And now her heart strove, longing, to divine
The several thoughts of her they had devised
In separate years that passed by with no sign;
Yea, to have known their pain she would have prized:
For now when toward them her heart was wrought
Quite weak, and from no tenderness forbore,
They seemed all strong against her, with hard thought
And faces turning from her evermore.
And with the vision of them so deceived
Came piteous memories of the waning face
Of the Old man who sat all shamed and grieved
Lonely beside the hearth’s familiar place.
Before her soon in very semblance gleamed
The Spartan homestead there unaltered, plain,
With all the household things; yea, till she dreamed
All were yet to begin that way again,
And Menelaus the next golden morn
Were still to come for her with wedlock blest,
As though not all deserted and forlorn
He strayed—the lone man without love or rest.

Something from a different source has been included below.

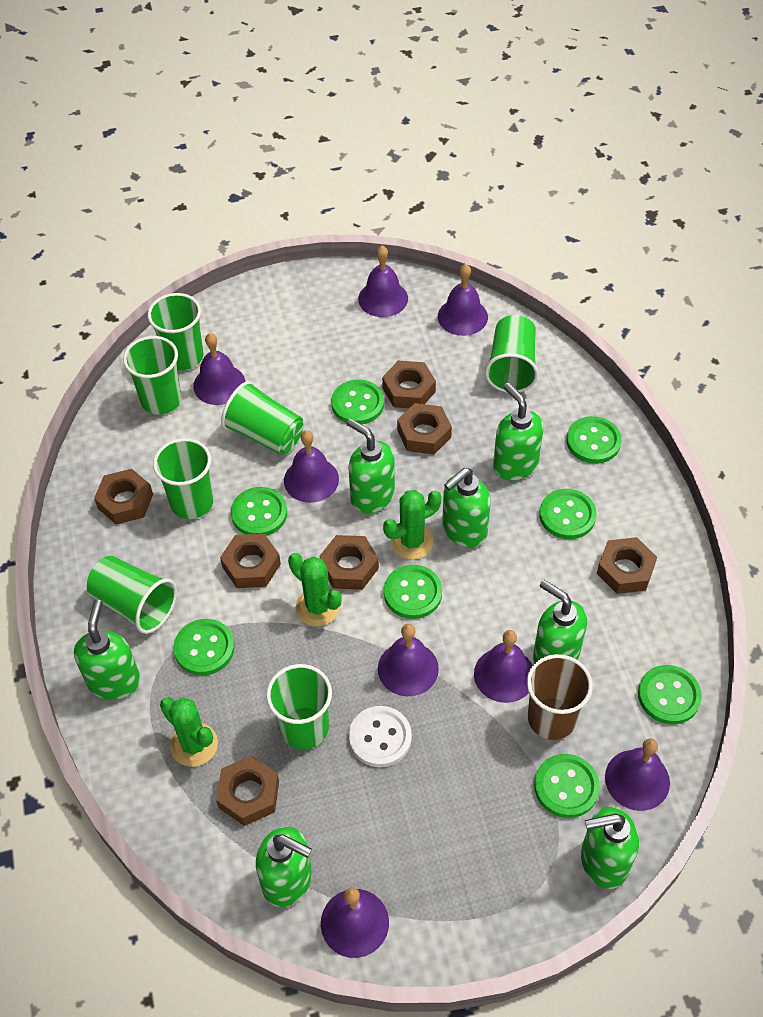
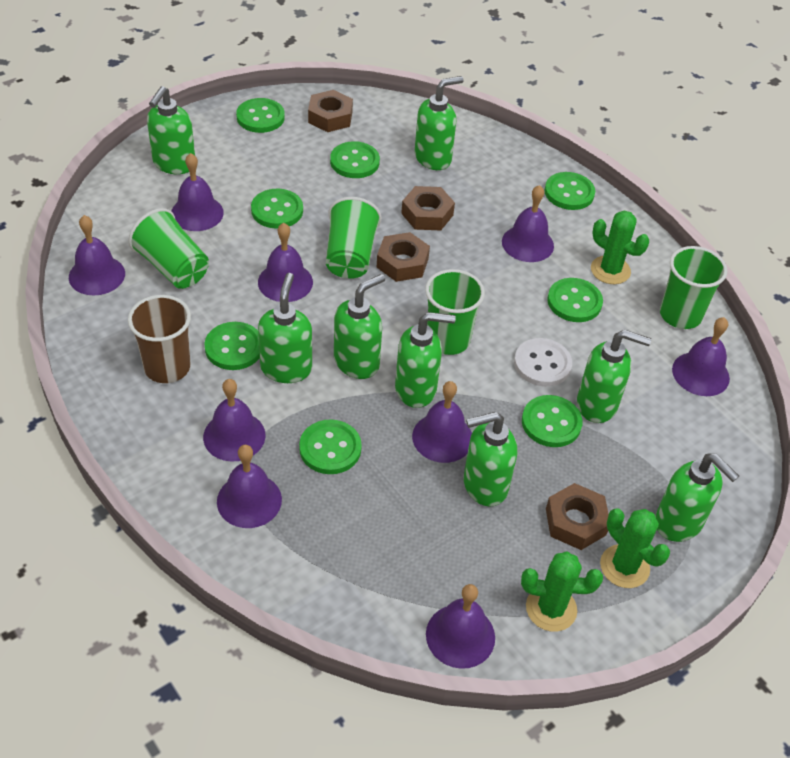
brown nut: [94,469,153,525] [216,756,279,826] [220,534,281,588] [320,535,379,590] [382,361,436,408] [397,403,452,455] [597,537,657,594] = 7 -> [308,90,353,132] [377,232,430,282] [401,186,455,230] [546,483,609,550] = 4
green cup: [87,556,177,634] [123,336,182,414] [148,293,204,370] [153,438,213,519] [221,381,304,455] [266,664,332,749] [485,315,538,393] = 7 -> [128,208,209,289] [326,197,381,279] [425,269,485,355] [660,246,727,329] = 4
green soap dispenser: [74,599,140,700] [256,827,312,907] [346,418,395,513] [442,468,491,547] [493,383,544,481] [533,580,587,663] [581,807,639,889] = 7 -> [147,86,195,174] [258,273,312,383] [334,274,385,379] [395,312,456,408] [414,76,464,170] [464,412,517,506] [577,330,651,423] [655,454,739,542] = 8
purple bell: [193,333,246,405] [284,430,339,503] [321,887,389,958] [358,246,408,317] [378,624,439,696] [438,264,488,336] [474,630,533,703] [605,738,670,811] = 8 -> [69,215,125,296] [171,153,224,231] [203,379,266,462] [217,445,282,528] [258,223,313,302] [412,381,472,463] [426,584,495,669] [502,185,554,262] [672,317,730,396] = 9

But most she yearned between her fear and love,
To see him now—divining what was due
To wrath and sorrowing to change and move
His features from the fashion that she knew:
For now the first time after all those years
The face seemed anyhow her way to seek;
—But turned upon her now with all its tears
And vengeance of reproach at length to wreak;
—And seemed to hold her through her love come back,
Unforeseen, and how come, she could not tell;
So that the wrath of it, the grief could rack
Her heart,—yet her heart craved therewith to dwell.
He was her husband—it should ever seem;
And that home, surely it was still her home;
And years since some long voyage or a dream;
And now no more the heart was fain to roam:
Nay, but was true to where it felt begin
Love and the rosy ecstasies so brief;
And that was surely love and the rest sin,
That all delight and all the other grief.